**Your instructions:** Please copy out each line of the listing that contains the word "Rechte".

**Data for this task:**
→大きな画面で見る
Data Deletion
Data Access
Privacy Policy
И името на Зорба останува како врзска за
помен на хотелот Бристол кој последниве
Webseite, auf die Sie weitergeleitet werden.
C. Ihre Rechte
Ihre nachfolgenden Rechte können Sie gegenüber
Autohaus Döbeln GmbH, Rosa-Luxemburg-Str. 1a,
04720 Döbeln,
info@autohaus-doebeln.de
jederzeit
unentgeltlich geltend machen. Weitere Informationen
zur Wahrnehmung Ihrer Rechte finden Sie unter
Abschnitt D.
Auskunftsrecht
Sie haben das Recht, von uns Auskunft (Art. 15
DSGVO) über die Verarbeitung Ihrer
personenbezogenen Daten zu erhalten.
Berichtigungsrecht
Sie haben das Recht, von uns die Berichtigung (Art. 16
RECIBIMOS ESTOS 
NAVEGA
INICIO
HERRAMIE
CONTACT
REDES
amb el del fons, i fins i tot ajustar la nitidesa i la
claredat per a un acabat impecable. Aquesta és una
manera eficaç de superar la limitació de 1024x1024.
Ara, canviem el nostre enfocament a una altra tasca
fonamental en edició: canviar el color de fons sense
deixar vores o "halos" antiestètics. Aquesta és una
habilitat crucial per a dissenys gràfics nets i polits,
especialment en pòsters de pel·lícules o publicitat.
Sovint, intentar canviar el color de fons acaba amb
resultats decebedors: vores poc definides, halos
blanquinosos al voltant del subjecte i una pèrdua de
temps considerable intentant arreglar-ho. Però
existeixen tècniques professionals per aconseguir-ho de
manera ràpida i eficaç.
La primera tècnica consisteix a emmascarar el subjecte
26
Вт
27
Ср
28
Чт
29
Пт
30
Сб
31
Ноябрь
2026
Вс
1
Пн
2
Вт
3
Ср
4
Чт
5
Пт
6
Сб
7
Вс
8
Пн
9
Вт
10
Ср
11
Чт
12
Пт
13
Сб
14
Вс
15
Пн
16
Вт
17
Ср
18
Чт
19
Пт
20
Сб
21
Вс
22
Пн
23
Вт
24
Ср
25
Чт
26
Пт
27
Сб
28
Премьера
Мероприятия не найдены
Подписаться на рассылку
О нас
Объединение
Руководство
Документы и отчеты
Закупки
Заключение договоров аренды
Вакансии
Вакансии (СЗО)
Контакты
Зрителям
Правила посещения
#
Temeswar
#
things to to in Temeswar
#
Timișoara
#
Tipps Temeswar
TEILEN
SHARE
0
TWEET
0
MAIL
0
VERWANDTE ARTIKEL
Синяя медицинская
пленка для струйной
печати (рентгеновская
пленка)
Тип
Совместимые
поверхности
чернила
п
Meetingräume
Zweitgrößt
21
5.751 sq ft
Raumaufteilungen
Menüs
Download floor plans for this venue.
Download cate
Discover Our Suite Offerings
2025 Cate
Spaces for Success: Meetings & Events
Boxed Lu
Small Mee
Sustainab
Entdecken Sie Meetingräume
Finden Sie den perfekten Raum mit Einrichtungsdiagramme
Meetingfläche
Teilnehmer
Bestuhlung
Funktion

**Exercise response:**
C. Ihre Rechte
Ihre nachfolgenden Rechte können Sie gegenüber
zur Wahrnehmung Ihrer Rechte finden Sie unter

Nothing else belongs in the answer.